Nel suo partito l'amministratore delegato Fiat può iscrivere i ragazzi e le ragazze plaudenti di Comunione e liberazione, e magari anche i suoi compagni di barbecue, gli operai Usa della Chrysler sopravvissuti alla cura Marchionne (e agli hamburger aziendali). Più, naturalmente, l'immarcescibile ministro Sacconi. Il fatto che dovrebbe preoccuparlo, però, è che nel partito avverso, o comunque dei critici della sua filosofiat post-lotta di classe, le fila degli adepti si stanno pericolosamente allungando. Passi la Fiom, passino i partiti extraparlamentari e qualche minoranza Pd, passino il giudice di Melfi e il presidente Napolitano, ma che a gufare ci si metta anche il vescovo Bagnasco con la sua vecchia dottrina sociale, è troppo. Persino Cesare Romiti, predecessore di Marchionne, lancia strali; Corrado Passera (Intesa San Paolo, banca di riferimento Fiat) storce il naso e commentatori ieri amici prendono le distanze. Il massimo sarebbe che persino i sodali di Confindustria e Federmeccanica si mettessero a mugugnare.
Effettivamente Marchionne chiede molto alle associazioni padronali, usando come fa con gli operai il ricatto «prendere o lasciare». Se agli operai e ai sindacati chiede di scegliere tra i diritti e il lavoro, a Confindustria e Federmeccanica fa sapere che la Fiat è pronta a dare forfait perché non è più disposta a sopportare il peso del contratto dei metalmeccanici, meglio uno del settore auto, cioè un contratto speciale per la sola Fiat che dell'auto è monopolista. A meno che Federmeccanica non faccia sue tutte le pretese Fiat e di deroga in deroga svuoti il contratto dei meccanici, in combutta con Fim e Uilm. Una richiesta esosa per gli stessi padroni, che si troverebbero ad affrontare in tutte le fabbriche l'opposizione dura del sindacato più rappresentativo: la Fiom di Landini che sta facendo vedere i sorci verdi al Lingotto.
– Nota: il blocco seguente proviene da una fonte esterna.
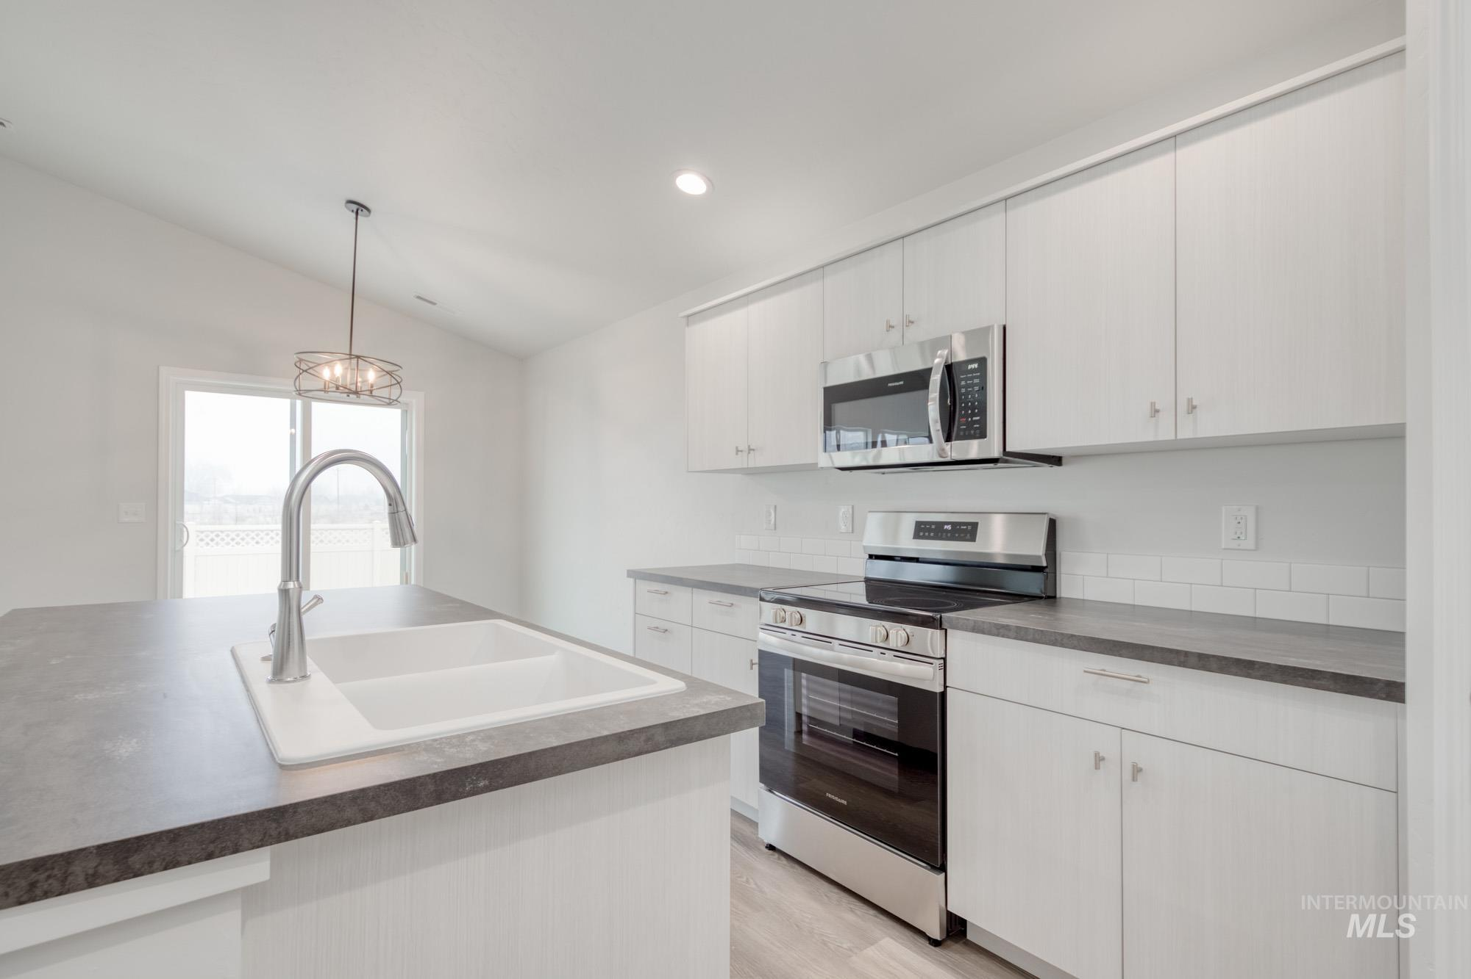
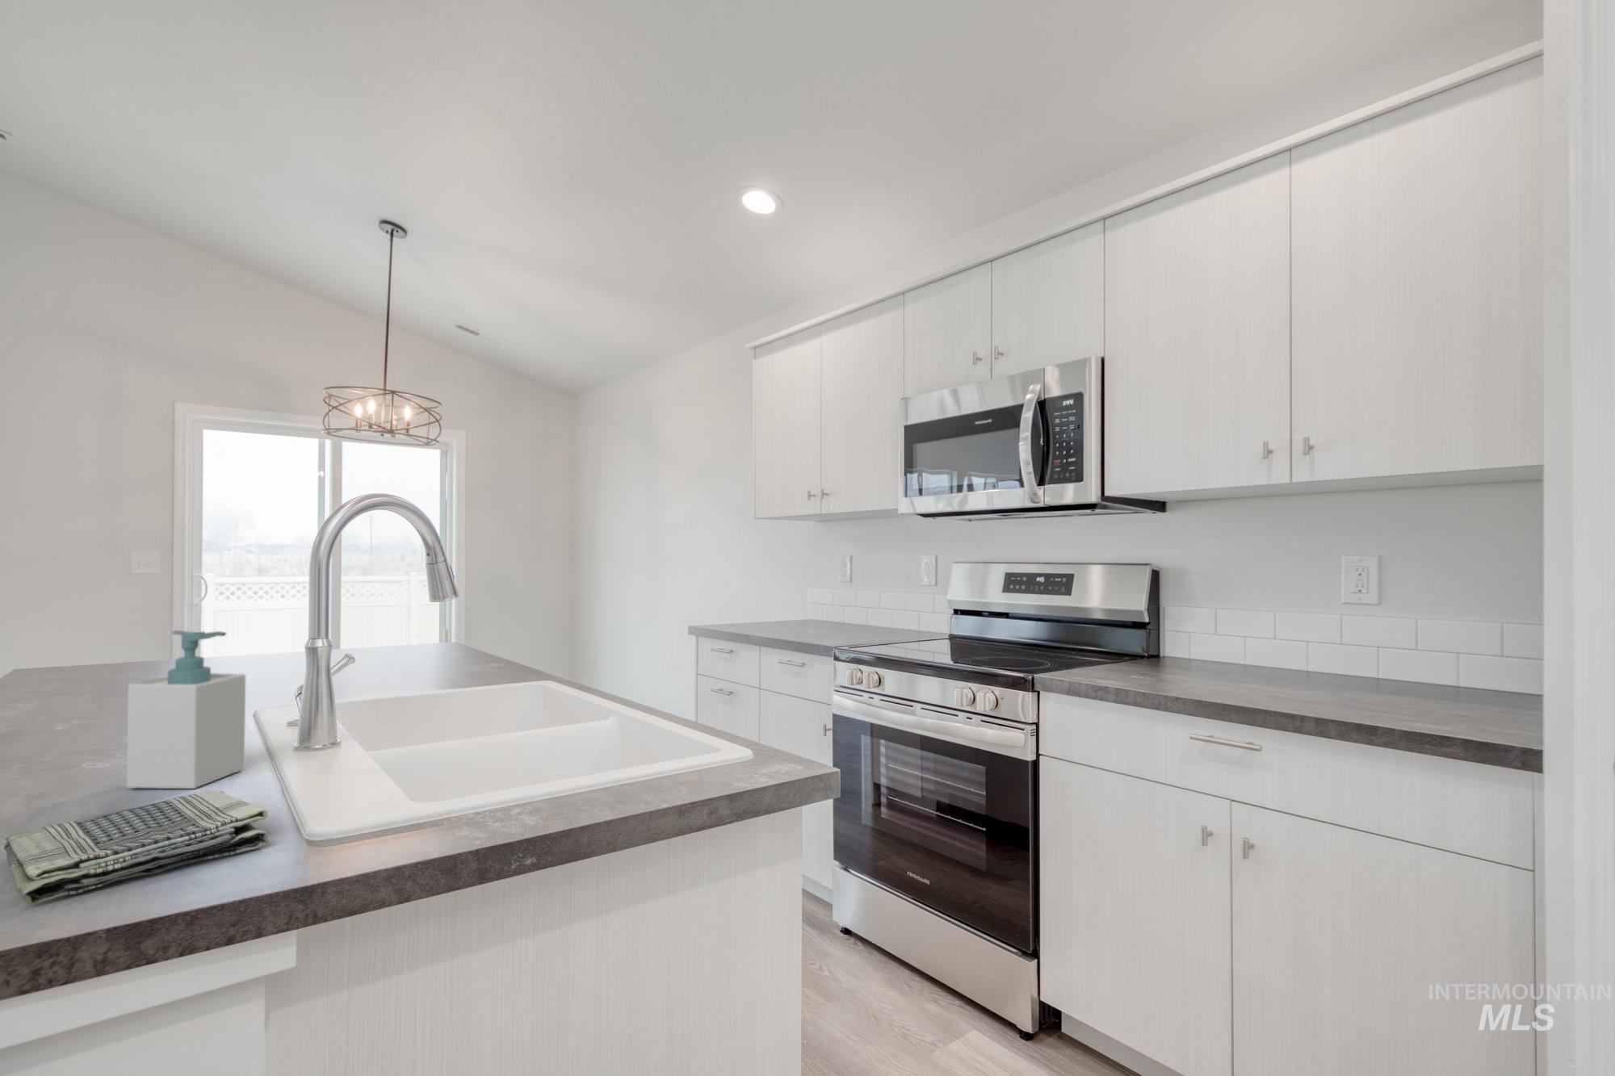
+ soap bottle [126,629,246,789]
+ dish towel [4,790,269,905]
Una richiesta esosa per la natura e il peso specifico delle deroghe. Il primo passo che Federmeccanica si è detta disposta a compiere è la disdetta dell'ultimo contratto unitario, quello del 2008, per assumere quello separato sigliato un anno dopo da Fim e Uilm, ma non dalla Fiom. Contratto tutt'ora in vigore perché mai disdettato. Ma a Marchionne non basta, perché lui quel contratto lo aveva già rottamato unilateralmente. E qui arriva la parola magica: deroga. Per consentire la permanenza della newco di Pomigliano in Confindustria, di deroghe al contratto (quello separato) ne servono moltissime. Analizziano le otto principali.
1) Le ore annue di straordinario non concordate con le Rsu dovrebbero passare da 40 a 120 (cioè da 5 a 15 giorni, magari di sabato).
2) Ora, se le linee si fermano per cause di forza maggiore (temporali, alluvioni, incendi...) l'azienda può chiedere agli operai di recuperare un'ora. La Fiat vorrebbe inserire tra le cause di blocco anche il ritardo (magari per sciopero) di componenti da parte dei fornitori e pretende di disporre di un giorno di recupero ogni sei mesi da pescare tra i riposi o di computare come straordinari.
3) Nuova normativa sulla malattia al fine di non pagare i primi tre giorni di assenza.
4) Regolamentazione del diritto di sciopero, per fare come negli Usa in cui lo sciopero è vietato fino al 2014, e come nell'«accordo» separato di Pomigliano imposto con un referendum militarizzato.
5) Ora i dipendenti hanno diritto ad almeno 11 ore di riposo al momento del cambio turno, per esempio dal pomeridiano al notturno. La richiesta è di ridurlo, in modo che chi smonta alle 22 possa riattaccare alle 6 del mattino successivo. Magari dormendo in automobile, visto che molti dipendenti sono costretti a ore di viaggio per il trasferimento casa-lavoro e viceversa.
6) La mezz'ora di pausa mensa (per di più a fine turno) può essere abolita e trasformata in mezz'ora di lavoro straordinario.
7) Sanzioni a chi non rispetta le suddette deroghe, per esempio sul divieto di sciopero, e taglio dei permessi sindacali ai sindacati dissidenti.
8) Disdettate le ore di permesso sindacale aggiuntive, conquistate negli anni Settanta, ai sindacati non firmatari del nuovo contratto capestro.
La parola passa a Federmeccanica che il 7 settembre dovrà decidere se perdere la Fiat o piegarvisi, e prepararsi a una stagione di dura lotta di classe, quella che Marchionne vorrebbe abolire per decreto. I padroni sono divisi, e del resto persino nello stato maggiore del Lingotto non tutti condividono la crociata del capo.